Before the Labour party begins selecting candidates for the European elections in 2014 a serious effort needs to be made to attract candidates from ethnic minority backgrounds. The chronic under-representation of ethnic minorities in the EU parliament has reached such a height that it casts serious doubt on the ability of the chamber to properly represent voters.

The UK sends 72 MEPs to Brussels and Strasbourg; four come from ethnic minority backgrounds. Out of 736 MEPs 15 of them come from ethnic minority backgrounds.  We could squeeze them all onto a minibus.

At a time when the BRICS are the fastest growing economies in the world a European parliament that looks more like an imperial court than a 21st century legislative chamber hardly does much for Europe’s standing on the international stage. The scale of underrepresentation in the European parliament is intractable and will not be redressed with anti-discrimination laws alone. Affirmative action is needed if we’re going to overcome this diversity deficit.

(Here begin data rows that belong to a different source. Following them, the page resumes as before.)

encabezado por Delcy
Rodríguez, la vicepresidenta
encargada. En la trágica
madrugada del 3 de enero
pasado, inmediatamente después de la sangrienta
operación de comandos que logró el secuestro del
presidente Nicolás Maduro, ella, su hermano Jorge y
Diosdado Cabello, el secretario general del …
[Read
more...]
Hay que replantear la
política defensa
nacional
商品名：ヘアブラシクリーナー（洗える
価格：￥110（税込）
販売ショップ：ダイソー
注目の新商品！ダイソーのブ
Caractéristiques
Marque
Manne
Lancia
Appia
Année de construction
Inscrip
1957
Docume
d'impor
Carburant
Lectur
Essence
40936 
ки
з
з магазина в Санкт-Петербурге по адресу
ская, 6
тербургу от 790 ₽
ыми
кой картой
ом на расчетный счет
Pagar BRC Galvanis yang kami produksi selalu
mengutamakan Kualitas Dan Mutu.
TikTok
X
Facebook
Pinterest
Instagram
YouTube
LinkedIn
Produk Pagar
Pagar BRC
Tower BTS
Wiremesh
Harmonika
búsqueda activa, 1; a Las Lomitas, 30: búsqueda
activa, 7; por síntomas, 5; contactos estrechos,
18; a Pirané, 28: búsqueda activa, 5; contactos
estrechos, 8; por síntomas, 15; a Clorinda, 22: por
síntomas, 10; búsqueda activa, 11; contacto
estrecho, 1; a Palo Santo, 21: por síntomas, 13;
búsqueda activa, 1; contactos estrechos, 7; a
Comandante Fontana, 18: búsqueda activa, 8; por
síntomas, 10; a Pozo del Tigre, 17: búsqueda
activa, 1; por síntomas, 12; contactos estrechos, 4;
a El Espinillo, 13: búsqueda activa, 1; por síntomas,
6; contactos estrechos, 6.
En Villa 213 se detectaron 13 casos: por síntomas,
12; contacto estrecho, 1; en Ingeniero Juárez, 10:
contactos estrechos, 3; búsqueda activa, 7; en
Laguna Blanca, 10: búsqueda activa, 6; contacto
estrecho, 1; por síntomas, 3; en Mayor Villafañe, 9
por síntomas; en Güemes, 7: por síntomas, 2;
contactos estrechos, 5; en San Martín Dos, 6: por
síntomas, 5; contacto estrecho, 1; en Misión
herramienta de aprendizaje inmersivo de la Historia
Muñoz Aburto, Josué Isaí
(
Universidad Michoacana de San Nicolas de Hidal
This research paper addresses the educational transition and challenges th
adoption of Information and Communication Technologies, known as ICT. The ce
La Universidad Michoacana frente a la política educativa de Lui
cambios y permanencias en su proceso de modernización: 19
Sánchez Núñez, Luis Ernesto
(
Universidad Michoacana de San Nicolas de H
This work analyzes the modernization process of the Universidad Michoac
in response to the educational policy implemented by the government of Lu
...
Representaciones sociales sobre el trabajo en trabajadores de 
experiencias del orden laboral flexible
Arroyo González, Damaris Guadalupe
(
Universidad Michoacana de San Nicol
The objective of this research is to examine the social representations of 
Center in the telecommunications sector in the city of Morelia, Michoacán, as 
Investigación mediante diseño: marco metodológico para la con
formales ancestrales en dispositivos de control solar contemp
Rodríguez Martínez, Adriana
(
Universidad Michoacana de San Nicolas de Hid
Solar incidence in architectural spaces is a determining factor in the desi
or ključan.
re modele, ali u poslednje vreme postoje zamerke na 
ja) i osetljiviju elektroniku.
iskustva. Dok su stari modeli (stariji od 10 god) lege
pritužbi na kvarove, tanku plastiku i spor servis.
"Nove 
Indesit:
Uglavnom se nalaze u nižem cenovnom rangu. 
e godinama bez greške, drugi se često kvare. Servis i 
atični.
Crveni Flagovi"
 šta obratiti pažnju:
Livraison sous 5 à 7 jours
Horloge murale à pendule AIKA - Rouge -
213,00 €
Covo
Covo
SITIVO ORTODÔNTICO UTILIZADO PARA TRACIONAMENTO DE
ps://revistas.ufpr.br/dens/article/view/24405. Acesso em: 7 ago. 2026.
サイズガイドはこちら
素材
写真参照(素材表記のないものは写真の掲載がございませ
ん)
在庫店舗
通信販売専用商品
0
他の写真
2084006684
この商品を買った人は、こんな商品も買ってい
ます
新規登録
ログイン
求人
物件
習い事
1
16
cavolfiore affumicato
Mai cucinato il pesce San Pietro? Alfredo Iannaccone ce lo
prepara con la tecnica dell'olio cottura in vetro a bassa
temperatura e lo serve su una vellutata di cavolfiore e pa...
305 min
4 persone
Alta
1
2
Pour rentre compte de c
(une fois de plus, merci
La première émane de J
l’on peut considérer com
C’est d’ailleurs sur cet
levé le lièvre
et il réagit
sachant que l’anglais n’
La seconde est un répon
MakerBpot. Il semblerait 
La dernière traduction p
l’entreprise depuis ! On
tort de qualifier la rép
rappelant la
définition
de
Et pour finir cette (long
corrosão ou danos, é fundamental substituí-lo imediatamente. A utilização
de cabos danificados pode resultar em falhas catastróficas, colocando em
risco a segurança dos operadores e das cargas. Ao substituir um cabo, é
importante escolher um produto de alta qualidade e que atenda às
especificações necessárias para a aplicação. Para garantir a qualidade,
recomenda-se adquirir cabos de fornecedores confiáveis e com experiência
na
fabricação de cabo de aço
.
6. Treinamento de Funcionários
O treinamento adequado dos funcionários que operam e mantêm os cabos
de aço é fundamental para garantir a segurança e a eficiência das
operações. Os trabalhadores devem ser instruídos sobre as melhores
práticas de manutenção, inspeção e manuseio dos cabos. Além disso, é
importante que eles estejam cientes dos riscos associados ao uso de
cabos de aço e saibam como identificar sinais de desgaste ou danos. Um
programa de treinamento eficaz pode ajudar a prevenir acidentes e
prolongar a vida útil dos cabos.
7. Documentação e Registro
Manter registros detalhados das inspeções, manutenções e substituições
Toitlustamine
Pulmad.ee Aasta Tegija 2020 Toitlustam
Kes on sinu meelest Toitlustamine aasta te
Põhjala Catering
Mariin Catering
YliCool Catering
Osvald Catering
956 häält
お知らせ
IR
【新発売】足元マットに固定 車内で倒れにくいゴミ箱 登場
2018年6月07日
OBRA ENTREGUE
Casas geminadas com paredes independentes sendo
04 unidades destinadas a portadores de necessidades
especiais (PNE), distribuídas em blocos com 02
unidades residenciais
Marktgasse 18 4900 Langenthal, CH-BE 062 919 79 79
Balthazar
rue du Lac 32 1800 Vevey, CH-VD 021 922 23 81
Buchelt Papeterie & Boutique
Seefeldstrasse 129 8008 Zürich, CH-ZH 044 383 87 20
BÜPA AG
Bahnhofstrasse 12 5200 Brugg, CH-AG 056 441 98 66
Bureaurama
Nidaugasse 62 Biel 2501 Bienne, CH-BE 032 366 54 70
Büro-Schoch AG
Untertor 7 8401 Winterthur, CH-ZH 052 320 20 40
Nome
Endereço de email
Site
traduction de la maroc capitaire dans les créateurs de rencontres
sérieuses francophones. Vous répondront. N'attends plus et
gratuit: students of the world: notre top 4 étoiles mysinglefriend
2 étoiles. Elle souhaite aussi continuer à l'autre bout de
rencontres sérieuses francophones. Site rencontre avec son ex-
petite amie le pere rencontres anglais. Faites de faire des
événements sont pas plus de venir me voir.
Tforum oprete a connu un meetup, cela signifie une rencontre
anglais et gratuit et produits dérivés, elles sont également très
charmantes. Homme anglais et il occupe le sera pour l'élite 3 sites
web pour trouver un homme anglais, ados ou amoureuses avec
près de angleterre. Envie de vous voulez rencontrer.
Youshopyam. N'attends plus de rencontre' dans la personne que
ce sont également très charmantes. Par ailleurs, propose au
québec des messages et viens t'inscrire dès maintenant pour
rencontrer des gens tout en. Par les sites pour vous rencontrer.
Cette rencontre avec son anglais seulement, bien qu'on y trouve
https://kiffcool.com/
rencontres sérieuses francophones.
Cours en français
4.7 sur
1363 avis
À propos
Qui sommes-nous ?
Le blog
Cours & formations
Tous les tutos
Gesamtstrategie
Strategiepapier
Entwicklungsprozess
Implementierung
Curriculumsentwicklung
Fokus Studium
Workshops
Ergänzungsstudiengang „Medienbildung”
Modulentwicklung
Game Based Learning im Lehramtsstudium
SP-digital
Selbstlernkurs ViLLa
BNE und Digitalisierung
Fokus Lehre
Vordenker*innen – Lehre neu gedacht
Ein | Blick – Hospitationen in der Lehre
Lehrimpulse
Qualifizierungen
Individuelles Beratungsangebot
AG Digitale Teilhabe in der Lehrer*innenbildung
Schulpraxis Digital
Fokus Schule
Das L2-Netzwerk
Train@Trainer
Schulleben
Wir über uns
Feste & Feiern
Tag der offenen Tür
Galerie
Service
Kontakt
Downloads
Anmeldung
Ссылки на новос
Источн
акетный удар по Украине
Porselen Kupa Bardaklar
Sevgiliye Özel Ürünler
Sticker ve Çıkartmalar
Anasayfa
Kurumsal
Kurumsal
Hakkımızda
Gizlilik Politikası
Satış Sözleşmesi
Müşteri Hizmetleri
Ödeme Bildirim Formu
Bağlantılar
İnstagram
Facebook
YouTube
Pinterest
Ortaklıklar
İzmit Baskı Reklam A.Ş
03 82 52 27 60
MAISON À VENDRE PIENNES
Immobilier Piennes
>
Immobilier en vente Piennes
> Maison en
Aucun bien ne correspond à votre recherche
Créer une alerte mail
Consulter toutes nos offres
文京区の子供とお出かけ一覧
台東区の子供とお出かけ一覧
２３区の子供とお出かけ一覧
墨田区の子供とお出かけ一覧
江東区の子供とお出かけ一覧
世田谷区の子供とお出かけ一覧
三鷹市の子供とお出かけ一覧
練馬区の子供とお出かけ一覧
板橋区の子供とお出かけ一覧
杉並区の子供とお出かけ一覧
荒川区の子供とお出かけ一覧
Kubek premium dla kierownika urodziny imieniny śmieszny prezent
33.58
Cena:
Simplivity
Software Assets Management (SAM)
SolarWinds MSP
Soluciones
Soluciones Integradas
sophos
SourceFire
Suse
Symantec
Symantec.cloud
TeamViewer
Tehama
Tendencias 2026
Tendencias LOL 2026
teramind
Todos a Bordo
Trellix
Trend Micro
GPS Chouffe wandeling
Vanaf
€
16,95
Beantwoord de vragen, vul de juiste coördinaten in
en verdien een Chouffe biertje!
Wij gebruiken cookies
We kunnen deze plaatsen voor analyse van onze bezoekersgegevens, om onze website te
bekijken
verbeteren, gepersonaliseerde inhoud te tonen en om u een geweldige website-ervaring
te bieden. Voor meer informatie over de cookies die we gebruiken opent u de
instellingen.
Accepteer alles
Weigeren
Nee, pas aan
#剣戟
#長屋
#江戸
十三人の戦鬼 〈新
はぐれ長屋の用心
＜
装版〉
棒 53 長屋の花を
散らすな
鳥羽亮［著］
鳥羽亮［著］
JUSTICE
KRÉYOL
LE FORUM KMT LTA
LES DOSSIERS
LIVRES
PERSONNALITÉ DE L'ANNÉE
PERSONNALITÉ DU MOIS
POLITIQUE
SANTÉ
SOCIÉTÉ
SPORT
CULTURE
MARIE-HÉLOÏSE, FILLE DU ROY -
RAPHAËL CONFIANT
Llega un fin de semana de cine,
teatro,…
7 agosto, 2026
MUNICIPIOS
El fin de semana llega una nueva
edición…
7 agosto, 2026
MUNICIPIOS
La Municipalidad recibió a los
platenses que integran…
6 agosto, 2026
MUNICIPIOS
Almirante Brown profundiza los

There are 13 Labour MEPs in the European Parliament – London’s Claude Moraes is our only ethnic minority MEP, the Liberal Democrats have none and the Conservatives 3. Regional parties should work closely with ethnic minority party members and sitting councillors to increase their exposure to European issues some years before the selection process.

This hasn’t happened and I doubt we’ll see a breakthrough in the coming year. When the UK sends two more ethnic minority representatives to the European Parliament than the BNP I think the time for access schemes and talking has finished. This is where Labour can make a difference.